What is interesting for me, as outside observer, is the grouping of opponents of Francis, such as Burke, having one well organised and pursued common goal, however different otherwise they might be. That is, to stop any reforms. Will they succeed?

Seems the majority of 1 bln faithful leaded by the majority of priesthood do not support that ultra conservative course set to bring back pre- Vatican II status quo ante. Still, the very powerful structures and personages could do a big enough stirr. Will they reach to the point to openly "correct" pope Francis?

The CDF prefect card. Mueller who supervises dogmatic issues, supported the pope recently, saying nothing endangers the faith from the controversial encyclical Amoris Laetitia and therefore no Correction is needed.

If such occurs though, as card.
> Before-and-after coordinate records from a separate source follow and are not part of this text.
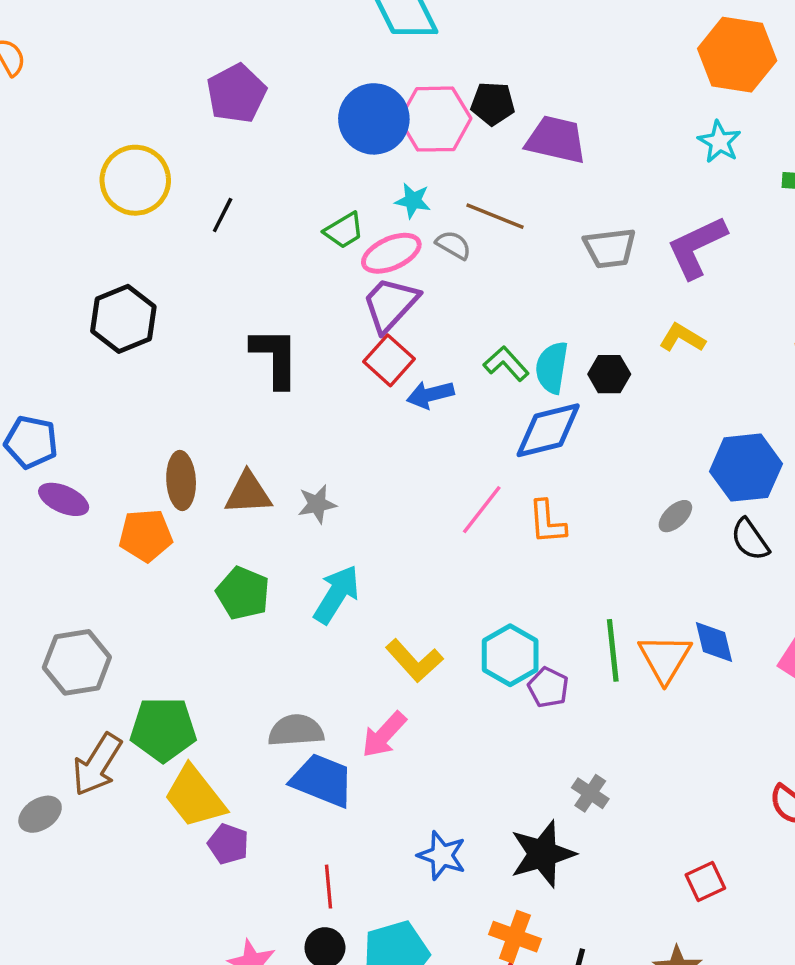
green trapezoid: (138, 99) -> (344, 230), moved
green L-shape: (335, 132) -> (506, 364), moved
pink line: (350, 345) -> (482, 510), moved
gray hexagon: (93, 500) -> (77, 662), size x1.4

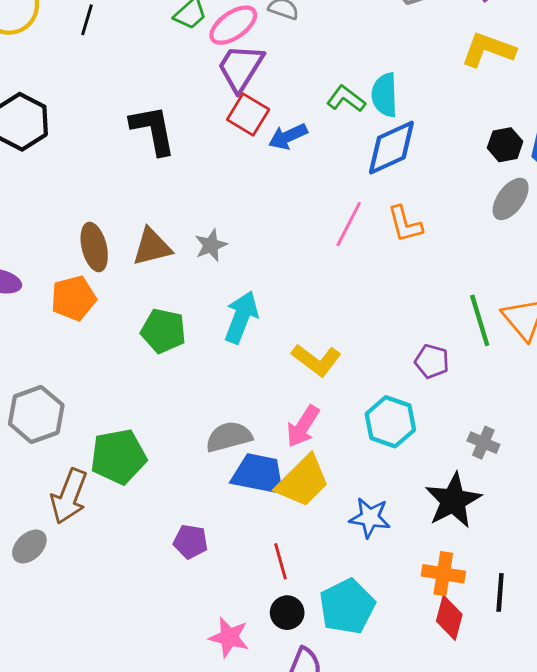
yellow L-shape: (682, 338) -> (488, 50), size x1.4
black hexagon: (609, 374) -> (505, 145), moved
gray ellipse: (675, 516) -> (511, 199), size x1.4
cyan hexagon: (510, 655) -> (390, 422), moved
yellow trapezoid: (195, 797) -> (303, 481), moved, turned -86

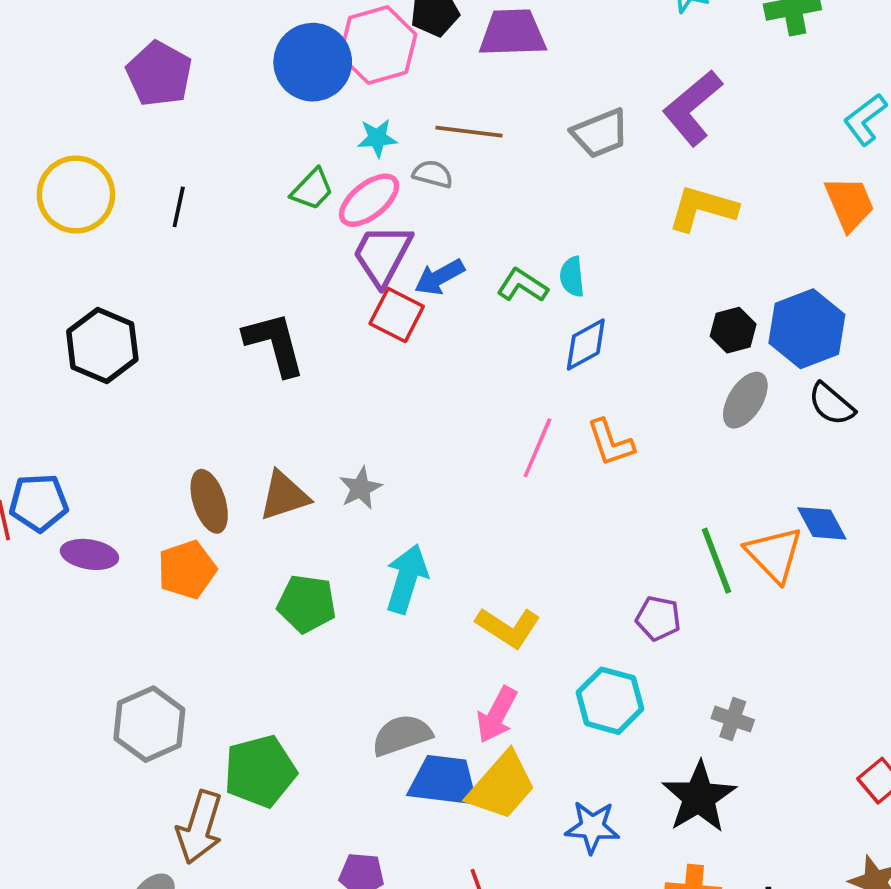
cyan semicircle: (385, 95) -> (572, 277), size x0.7
blue arrow: (288, 136) -> (439, 277), moved
blue diamond: (391, 148) -> (586, 345), size x0.7

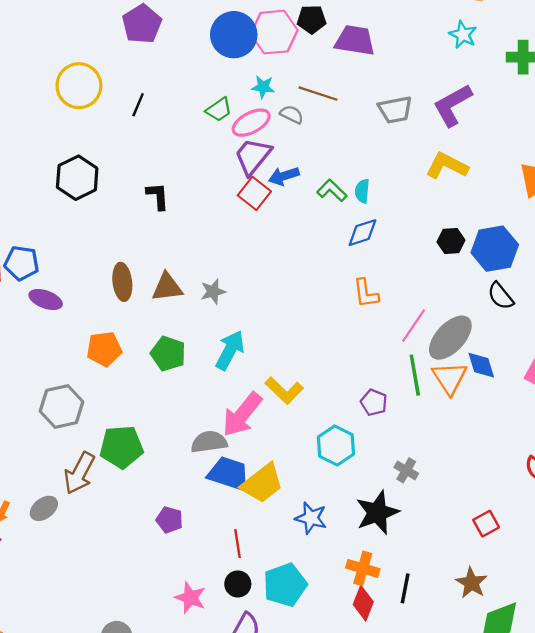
black L-shape: (275, 344) -> (158, 196), moved, size x0.7
gray ellipse: (745, 400) -> (450, 338), moved, size x1.4
pink line: (537, 448) -> (413, 326), moved
orange pentagon: (187, 570) -> (104, 349), moved
pink arrow: (497, 715) -> (242, 414), moved, size x1.4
Burke intended to make after Christmas season, shall we see the rise of a second power structure parallel to that of the Vatican? If so, it would enjoy much lesser support estimated in numbers followers, but those would be the most fundamental and zealous part of the Catholic church, those who make up the everyday masses and various lay groupings. Leaded by few but convinced in their righteousness hi clergy as cardinals Burke and Sarah who may think they keep intact Catholic faith breached by the reformers...

However, I think many conservative sincere Catholics will prefer to stay with the canonically elected pope, even if they do not agree everything.
edit on 15-1-2017 by 2012newstart because: (no reason given)

posted on Jan, 30 2017 @ 05:53 AM
a reply to: 2012newstart

As far as I am concerned, no pope has entered office the last few centuries, without consent from the Knights of Malta AKA The Johanite Order.

posted on Feb, 6 2017 @ 01:36 PM
a reply to: Utnapisjtim
can you elaborate please?

For now, pope Francis reigns in the dissent order thru his special delegate, as his only representative until election of new grand master. That is, the role of cardinal Burke is eliminated.

If there is a punishment for Burke for his role in Malta scandal, we may see the conservatives in the Catholic Church separated even more.

Let not forget this year is the 100th anniversary of Fatima. Pope will be present there on May 13. Highly symbolic having in mind the official released text of the third secret.